Design and construction
- Architect: Dietrich Untertrifaller Architekten
- Developer: S + B Gruppe
- Structural engineer: Doka GmbH (framework)
- Main contractor: Bauunternehmung Granit

= DC Tower 3 =

Skyscraper in Vienna, Austria

The DC Tower 3 (DC Turm 3) is a high-rise residential building in the Donau City district of Vienna, Austria. Built between 2019 and 2022, the tower stands at 109.4 m tall with 34 floors and is the current 17th tallest building in Austria.

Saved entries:
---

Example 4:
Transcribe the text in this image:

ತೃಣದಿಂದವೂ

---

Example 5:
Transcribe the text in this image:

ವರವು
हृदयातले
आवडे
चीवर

Assigned task:
Answer from the DC Tower 3 passage:
(a) Which firm was the architect?
(b) In which years was the tower built?
(c) How tall is the tower, and how many floors does it have?
These records come from a source separate from the text.

Exercise result:
(a) Dietrich Untertrifaller Architekten
(b) Between 2019 and 2022
(c) 109.4 m tall, with 34 floors